◆ Task statement: Copy out every line of text in the data below word for word, leaving out the pictures.

Top of Source data

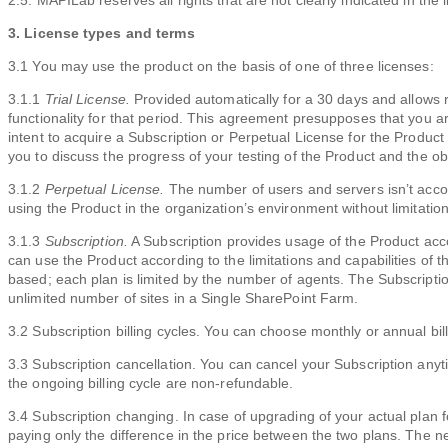
2.5. MAPILab reserves all rights that are not clearly indicated in the 
3. License types and terms
3.1 You may use the product on the basis of one of three licenses:
3.1.1
Trial License.
Provided automatically for a 30 days and allows r
functionality for that period. This agreement presupposes that you ar
intent to acquire a Subscription or Perpetual License for the Produc
you to discuss the progress of your testing of the Product and the ob
3.1.2
Perpetual License.
The number of users and servers isn’t accou
using the Product in the organization’s environment without limitation
3.1.3
Subscription.
A Subscription provides usage of the Product acc
can use the Product according to the limitations and capabilities of 
based; each plan is limited by the number of agents. The Subscriptio
unlimited number of sites in a Single SharePoint Farm.
3.2 Subscription billing cycles. You can choose monthly or annual bill
3.3 Subscription cancellation. You can cancel your Subscription any
the ongoing billing cycle are non-refundable.
3.4 Subscription changing. In case of upgrading of your actual plan
paying only the difference in the price between the two plans. The new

Bottom of Source data

◆ Expected output:
2.5. MAPILab reserves all rights that are not clearly indicated in the 
3. License types and terms
3.1 You may use the product on the basis of one of three licenses:
3.1.1
Trial License.
Provided automatically for a 30 days and allows r
functionality for that period. This agreement presupposes that you ar
intent to acquire a Subscription or Perpetual License for the Produc
you to discuss the progress of your testing of the Product and the ob
3.1.2
Perpetual License.
The number of users and servers isn’t accou
using the Product in the organization’s environment without limitation
3.1.3
Subscription.
A Subscription provides usage of the Product acc
can use the Product according to the limitations and capabilities of 
based; each plan is limited by the number of agents. The Subscriptio
unlimited number of sites in a Single SharePoint Farm.
3.2 Subscription billing cycles. You can choose monthly or annual bill
3.3 Subscription cancellation. You can cancel your Subscription any
the ongoing billing cycle are non-refundable.
3.4 Subscription changing. In case of upgrading of your actual plan
paying only the difference in the price between the two plans. The new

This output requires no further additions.